Gostava de os ver agora, aqui no meio de nós. Os teóricos das sociedades complexas e com modos alternativos de organização da sociedade. Aqui?
Será que nos preparam para viver na selva? Onde não há verde, não há peixe por galinha, onde a civilização dominou a natureza. Mas que grandes aventureiros, sim senhor. Os homens das viagens que achavam que alguém que usa pedras como moeda de troca é selvagem.
Seriam assim tão iluminados que fugiram da vossa para viverem com selvagens sem televisão. Fizeram bem. Mas eles estavam bem sem nós. Antes de nós sentirmos que estávamos bem sem eles.
A nós, deviam-nos ter dito que um dia iríamos viver numa sociedade em que as pessoas são formatadas e estúpidas ao ponto de se deixarem manipular por idiotas que têm, requintados, a distinta lata de gozarem com a carneirada. Pessoas a quem nem o humor desperta a vontade de se questionarem.
Se ao menos houvesse uma centelha de reconhecimento quando alguns gritam “estão a gozar convosco!”. Ou pintam. Ou cantam. Ou filmam. Ou miam.

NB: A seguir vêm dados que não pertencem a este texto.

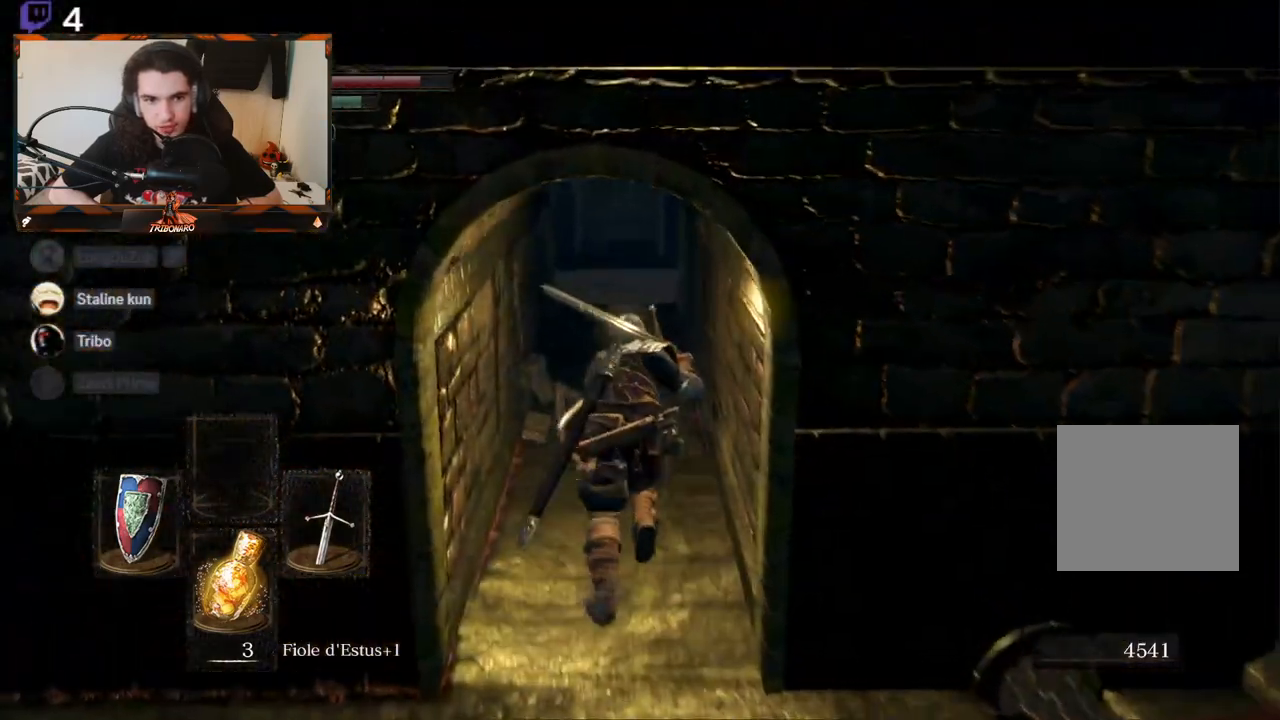
{"buttons": ["B"], "left_stick": "up", "right_stick": "center", "events": [[117, "right_stick", "center"], [367, "A", "down"], [450, "A", "up"]]}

São ocos. Fúteis. Muito perigosos na sua ignorância devota. Acreditam na árvore das patacas, mas chocam-se se alguém furar corpo doze vezes porque acredita na superação da dor ou por outra razão qualquer. Acompanham as novelas das oito, das nove e das onze. As das oito então são verdadeiros reality shows, em que podemos observar animais iguais a nós, o que nos choca. Mas no dia seguinte é dia de revista cor de rosa com pulseirinha do craque que anda com a loira de silicone ou com a morena que não deve ter família que se preocupe em mantê-la numa instituição clínica. E portanto, o choque passa depressa, desde que estejamos entretidos com ficções e realidades que nos distraiam da realidade em que vivemos. E cada um escolhe a sua. Há quem acredite no Arco-Íris e em Fadas. Há quem reze a mortos. Há os que acreditam no Apocalipse e os que prometem Salvação em troca de moedas. Há os que não falem mas exprimem-se com a Arte. Há os que não permitem o preservativo porque não gostam de usar a borrachinha com crianças. Há crianças a passar fome num país, porque os pais dessas crianças mataram pais de crianças a passar fome noutro mundo. Há os que têm fome há mais tempo e agora é tudo deles porque lhes abrem as portas. Há os que querem fugir e saem de uma miséria para outra. Espalhou-se como uma doença e as doenças espalharam-se porque os que nos curam inventam venenos para nos destruírem. A autoridade perde autoridade e o pânico instala-se porque os que não tinham nada querem tudo e os que têm tudo não querem perder nada. Os que tinham o suficiente deixam de ter e os que tinham muito aliam-se e têm tudo, mas vão perder para quem nunca teve nada e não tem nada a perder. E um destes dias, nostálgicos de Abril ou Outubro, os capitães de exército nenhum abrem fogo.
Escrevo para o filho que hoje não posso ter porque na neblina está o Sebastião, que come tudo. É com tristeza que penso que a neblina esconde o pântano, onde o Mar Salgado nos vai engolir. E atrás do Sebastião vamos, a caminho do afogamento. A morte por asfixia é rápida e silenciosa. Calados, deixamos que nos prendam.
Se tudo correr bem, da água nascerás.
Se não correr e um dia souberes que te escrevi com medo de veres o mundo, espero que o Mundo tenha mudado e que tenhamos construído um mundo justo para ti, para que na tua civilização sintas mais Bem que Mal. Escolhe Bem.
Cuspido no início do ano, data incógnita.